---------- Document extract

Created 05-03-2016 12:52 PM
Hello,
I am running below command from the map reduce examples for PI, it is failing and I can see socket timeout exception in the logs.
I am not able to find a solution anywhere till now, would be glad if someone can help.
Command: yarn jar hadoop-mapreduce-examples.jar pi 5 10
(From the directory: /usr/hdp/2.3.0.0-2557/hadoop-mapreduce)
Below is the log trace:
2016-04-20 06:12:48,333 WARN [RMCommunicator Allocator] org.apache.hadoop.ipc.Client: Exception encountered while connecting to the server : java.net.SocketTimeoutException: 60000 millis timeout while waiting for channel to be ready for read. ch : java.nio.channels.SocketChannel[connected local=/172.17.0.2:53751 remote=node1/172.17.0.2:8030] 2016-04-20 06:12:51,884 ERROR [RMCommunicator Allocator] org.apache.hadoop.mapreduce.v2.app.rm.RMCommunicator: ERROR IN CONTACTING RM. java.io.IOException: Failed on local exception: java.io.IOException: java.net.SocketTimeoutException: 60000 millis timeout while waiting for channel to be ready for read. ch : java.nio.channels.SocketChannel[connected local=/172.17.0.2:53751 remote=node1/172.17.0.2:8030]; Host Details : local host is: "node1/172.17.0.2"; destination host is: "node1":8030; at org.apache.hadoop.net.NetUtils.wrapException(NetUtils.java:773
I can see the property in advances yarn site -- yarn.resourcemanager.scheduler.address node1:8030
Hosts file entry:
[root@node1 ~]# cat /etc/hosts 172.17.0.2 node1
127.0.0.1 localhost ::1 localhost ip6-localhost ip6-loopback fe00::0 ip6-localnet ff00::0 ip6-mcastprefix ff02::1 ip6-allnodes ff02::2 ip6-allrouters [root@node1 ~]#
Not sure what is the problem. I can ping localhost / node1/127.0.0.1 from node1 terminal.

--------------------
---------- Dataset records

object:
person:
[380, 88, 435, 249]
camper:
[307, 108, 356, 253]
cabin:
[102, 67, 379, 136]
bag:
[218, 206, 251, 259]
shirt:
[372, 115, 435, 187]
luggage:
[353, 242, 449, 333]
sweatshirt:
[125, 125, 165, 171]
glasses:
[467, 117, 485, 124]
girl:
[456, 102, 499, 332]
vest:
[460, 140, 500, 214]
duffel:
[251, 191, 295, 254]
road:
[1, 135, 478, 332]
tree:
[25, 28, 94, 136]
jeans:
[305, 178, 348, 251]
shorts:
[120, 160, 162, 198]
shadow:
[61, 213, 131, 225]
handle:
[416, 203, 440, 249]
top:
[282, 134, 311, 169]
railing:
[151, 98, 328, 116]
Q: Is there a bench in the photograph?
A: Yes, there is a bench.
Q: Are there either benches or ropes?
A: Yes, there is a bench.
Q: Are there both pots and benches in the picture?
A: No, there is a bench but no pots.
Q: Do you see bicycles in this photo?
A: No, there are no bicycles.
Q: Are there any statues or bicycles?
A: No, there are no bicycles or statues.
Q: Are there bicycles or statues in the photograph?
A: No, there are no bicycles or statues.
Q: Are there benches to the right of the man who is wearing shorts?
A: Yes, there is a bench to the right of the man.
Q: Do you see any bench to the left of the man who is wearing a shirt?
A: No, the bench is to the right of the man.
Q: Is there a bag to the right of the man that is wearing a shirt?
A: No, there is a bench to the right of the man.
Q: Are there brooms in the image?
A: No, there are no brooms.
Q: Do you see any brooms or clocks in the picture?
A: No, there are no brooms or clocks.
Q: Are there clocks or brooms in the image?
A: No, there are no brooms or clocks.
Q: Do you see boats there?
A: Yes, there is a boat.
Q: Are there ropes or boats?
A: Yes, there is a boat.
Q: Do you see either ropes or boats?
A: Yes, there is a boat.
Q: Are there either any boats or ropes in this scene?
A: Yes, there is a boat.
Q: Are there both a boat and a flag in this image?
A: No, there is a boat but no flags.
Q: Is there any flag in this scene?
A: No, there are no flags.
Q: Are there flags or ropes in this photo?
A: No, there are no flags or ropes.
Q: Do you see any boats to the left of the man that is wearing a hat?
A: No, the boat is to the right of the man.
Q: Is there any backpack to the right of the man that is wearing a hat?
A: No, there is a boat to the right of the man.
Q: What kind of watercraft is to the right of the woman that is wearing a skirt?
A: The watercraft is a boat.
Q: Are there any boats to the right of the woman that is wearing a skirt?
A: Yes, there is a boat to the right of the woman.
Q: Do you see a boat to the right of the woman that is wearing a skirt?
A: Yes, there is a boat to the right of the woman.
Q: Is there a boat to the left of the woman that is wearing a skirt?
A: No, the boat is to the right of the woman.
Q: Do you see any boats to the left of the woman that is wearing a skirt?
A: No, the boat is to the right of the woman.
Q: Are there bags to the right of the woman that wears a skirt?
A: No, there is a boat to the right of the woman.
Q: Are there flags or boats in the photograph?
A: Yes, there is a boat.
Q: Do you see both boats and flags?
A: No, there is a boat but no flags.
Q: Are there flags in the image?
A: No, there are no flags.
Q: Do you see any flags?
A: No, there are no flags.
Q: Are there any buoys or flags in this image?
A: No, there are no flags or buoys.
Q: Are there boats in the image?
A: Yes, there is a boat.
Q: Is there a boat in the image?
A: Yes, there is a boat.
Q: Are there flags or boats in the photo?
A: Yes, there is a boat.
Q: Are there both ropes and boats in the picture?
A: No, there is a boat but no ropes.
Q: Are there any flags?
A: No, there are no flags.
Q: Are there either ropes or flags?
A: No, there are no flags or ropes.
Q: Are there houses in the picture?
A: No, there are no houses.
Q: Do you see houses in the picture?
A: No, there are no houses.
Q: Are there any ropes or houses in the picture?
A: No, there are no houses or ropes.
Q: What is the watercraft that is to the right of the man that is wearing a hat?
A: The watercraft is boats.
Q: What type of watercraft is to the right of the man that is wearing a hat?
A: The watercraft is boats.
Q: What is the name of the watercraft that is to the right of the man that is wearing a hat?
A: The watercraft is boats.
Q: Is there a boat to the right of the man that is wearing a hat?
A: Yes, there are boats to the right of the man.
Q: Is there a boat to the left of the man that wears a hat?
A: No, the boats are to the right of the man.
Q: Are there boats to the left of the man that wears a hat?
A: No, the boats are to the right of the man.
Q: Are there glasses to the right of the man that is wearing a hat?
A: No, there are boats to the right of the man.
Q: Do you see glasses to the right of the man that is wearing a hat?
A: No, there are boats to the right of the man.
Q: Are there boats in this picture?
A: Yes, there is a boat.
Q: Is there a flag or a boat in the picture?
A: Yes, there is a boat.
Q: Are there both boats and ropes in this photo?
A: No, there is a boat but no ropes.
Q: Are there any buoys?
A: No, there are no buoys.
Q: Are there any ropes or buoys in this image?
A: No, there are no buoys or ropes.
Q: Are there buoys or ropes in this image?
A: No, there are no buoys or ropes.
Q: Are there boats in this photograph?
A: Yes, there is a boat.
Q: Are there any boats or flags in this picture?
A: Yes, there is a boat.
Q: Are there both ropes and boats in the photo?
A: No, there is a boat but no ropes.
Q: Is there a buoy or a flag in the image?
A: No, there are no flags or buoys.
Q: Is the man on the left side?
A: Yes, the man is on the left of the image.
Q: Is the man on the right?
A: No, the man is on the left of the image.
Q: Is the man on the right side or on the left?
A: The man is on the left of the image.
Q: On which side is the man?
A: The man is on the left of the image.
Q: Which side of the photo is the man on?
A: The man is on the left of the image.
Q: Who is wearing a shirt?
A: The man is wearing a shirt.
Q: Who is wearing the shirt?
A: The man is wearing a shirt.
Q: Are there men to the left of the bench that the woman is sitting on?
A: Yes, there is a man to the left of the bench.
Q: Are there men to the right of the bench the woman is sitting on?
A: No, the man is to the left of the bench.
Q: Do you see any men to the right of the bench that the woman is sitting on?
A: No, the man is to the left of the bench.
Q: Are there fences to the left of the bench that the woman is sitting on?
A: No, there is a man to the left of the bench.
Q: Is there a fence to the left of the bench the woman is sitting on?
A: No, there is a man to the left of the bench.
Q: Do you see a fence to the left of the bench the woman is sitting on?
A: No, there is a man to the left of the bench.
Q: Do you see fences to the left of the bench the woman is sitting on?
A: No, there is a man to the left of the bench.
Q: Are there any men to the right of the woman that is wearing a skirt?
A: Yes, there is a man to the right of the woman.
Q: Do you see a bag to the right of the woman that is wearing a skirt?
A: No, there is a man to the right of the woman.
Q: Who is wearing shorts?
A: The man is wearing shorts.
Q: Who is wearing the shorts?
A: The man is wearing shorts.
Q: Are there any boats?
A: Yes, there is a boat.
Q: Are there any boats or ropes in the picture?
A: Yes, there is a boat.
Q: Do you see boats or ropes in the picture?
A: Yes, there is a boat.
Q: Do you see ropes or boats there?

--------------------

Directions:
[A] In the forum post about the failing Hadoop pi job, what value is the yarn.resourcemanager.scheduler.address property set to?
[B] Duplicate the part of the forum post about the failing Hadoop pi job starting with "I am not able" and going on through "the directory: /usr/hdp/2.3.0.0-2557/hadoop-mapreduce)".
[C] Go on with the forum post about the failing Hadoop pi job from the point where it stops.

The replies:
[A] node1:8030

[B]
I am not able to find a solution anywhere till now, would be glad if someone can help.
Command: yarn jar hadoop-mapreduce-examples.jar pi 5 10
(From the directory: /usr/hdp/2.3.0.0-2557/hadoop-mapreduce)

[C]
Regards,
Vinay MP
Created 06-03-2016 06:49 AM
Finally I managed to get a new 16GB machine where I can run the VM with good performance.
As an initial practice I was using a 8GB machine.
I used the same VM, the command went through fine in 16GB machine and it failed in 8GB machine.
Not exactly sure whether memory wasn't sufficient (i didn't see any OOM / related exceptions in 8GB machine) to run these tests in 8GB machine but I am glad the problem is solved.
@Ian Roberts, @Predrag Minovic Thanks for taking time to reply.
Regards,
Vinay MP
Created 05-03-2016 01:01 PM
Hi @Vinay MP , It seems you are not able to contact the ResourceManager. What port is RM listening on? You should be able to do a ps -ef | grep resourcemanager and then do a netstat -tulpn | grep <PID> to find out.
Created 05-03-2016 01:46 PM
In your /etc/hosts, move the line "172.17.0.2 node1" from the top to line number 2:
127.0.0.1 localhost 172.17.0.2 node1
Then, run "hostname", it should be "node1", if not run "hostname node1". Also check your hostname in /etc/sysconfig/network file. And finally, as Ian suggested check whether RM is up and running and listening on ports 8030 and 8050 (and a few other ones).
Created 05-04-2016 07:26 AM
Hi @Ian Roberts , @Predrag Minovic
Thanks for the suggestions. I will try them and update.
As per now I checked netstat and I was able to see resourcemanager was up and listening on 8030, 8050 and few more ports.
All of a sudden I am not able to open terminal session to Node1 (one of the host in my VM). I will fix that and verify the mapreduce example.
Regards,
Vinay MP
Created 06-03-2016 06:49 AM
Finally I managed to get a new 16GB machine where I can run the VM with good performance.
As an initial practice I was using a 8GB machine.
I used the same VM, the command went through fine in 16GB machine and it failed in 8GB machine.
Not exactly sure whether memory wasn't sufficient (i didn't see any OOM / related exceptions in 8GB machine) to run these tests in 8GB machine but I am glad the problem is solved.
@Ian Roberts, @Predrag Minovic Thanks for taking time to reply.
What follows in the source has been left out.